Une déroute malheureuse
La boucle est bouclée : les personnels relativement mal rémunérés quittent le service public de santé pour émigrer ou rejoindre des entreprises privées, surtout de soins à domicile6, au sein desquelles ils et elles sont souvent sollicités pour effectuer des gestes infirmiers ou médicaux qui leur sont pourtant interdits en dehors des espaces de la santé publique. L’exercice privé des professions de santé est toujours strictement prohibé et ce dogme de la révolution fait régulièrement l’objet de fermes déclarations officielles. Ceux et celles qui restent employés du ministère de la Santé se paupérisent toujours plus, et tentent de profiter de leur position pour survivre dignement. L’on peut soupçonner que les circulations de médicaments sous le manteau et les matériels qui « apparaissent » quand on commence à parler d’argent font partie de ces stratégies. Finalement, l’éthique de l’accès universel, démarchandisé et gratuit aux biens et services de santé promue et mise en œuvre par la révolution cubaine semble subir une déroute malheureuse. Face à l’incapacité de maintenir cette ambition remarquable, la marchandisation rampante et illégale des services de santé progresse et devient de plus en plus visible et normalisée. Alors que de nombreuses personnes souffrent de ne pas pouvoir accéder aux produits pharmaceutiques nécessaires pour des traitements vitaux, dont les prix au marché noir sont inaccessibles pour leurs revenus, les médicaments tendent ainsi à devenir de simples marchandises, détournées et revendues pour permettre à des pauvres de survivre. Les mêmes, souvent, qui se privent de leur traitement pour récupérer quelques pesos.
Blandine Destremau
1) C’est formellement l’équivalent d’environ un euro et demi, au taux de change « de la rue », c’est-à-dire hors du circuit officiel. Mais cela représente un tiers du montant de la pension de base, qui s’établit à 1 581 pesos en novembre 2024.
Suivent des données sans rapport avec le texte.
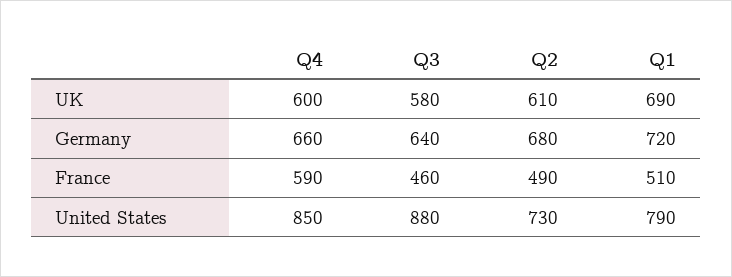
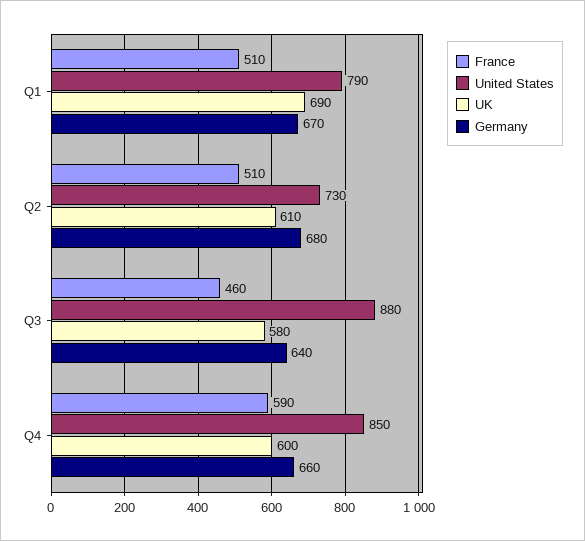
  {
    "UK": {
      "Q4": 600,
      "Q3": 580,
      "Q2": 610,
      "Q1": 690
    },
    "Germany": {
      "Q4": 660,
      "Q3": 640,
      "Q2": 680,
-     "Q1": 720
+     "Q1": 670
    },
    "France": {
      "Q4": 590,
      "Q3": 460,
-     "Q2": 490,
+     "Q2": 510,
      "Q1": 510
    },
    "United States": {
      "Q4": 850,
      "Q3": 880,
      "Q2": 730,
      "Q1": 790
    }
  }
2) « Marquer » est la pratique de gestion des files d’attente, qui peuvent durer jusqu’à plusieurs jours selon les périodes et les biens ou services demandés (par exemple, pour obtenir un rendez-vous dans un consulat, de l’essence ou du poulet). Celui ou celle qui arrive demande « qui est le dernier ? » et se positionne derrière lui ou elle, en attendant que vienne une autre personne qui deviendra le dernier. On dit « prendre soin de la file ». Quand vient un autre dernier, la personne peut quitter la file, ayant « marqué » sa place, en restant vigilant sur la durée attendue d’écoulement de la file, pour revenir à temps reprendre sa place et obtenir le service.
3) Carnet de rationnement délivré par ménage, et qui tient compte de ses particularités, et des allocations spécifiques données aux enfants, malades, personnes âgées, etc.
4) Le maillage des services médicaux de premier niveau (médecin généraliste, infirmières et certains spécialistes) est encore assez dense et s’y rendre ne requiert généralement que de marcher quelques centaines de mètres.
5) Sous l’acronyme MiPyME, « Entreprises micro, petites ou moyennes », elles ont été récemment approuvées à Cuba, et se développent dans divers secteurs.
6) La santé privée n’existe pas légalement à Cuba.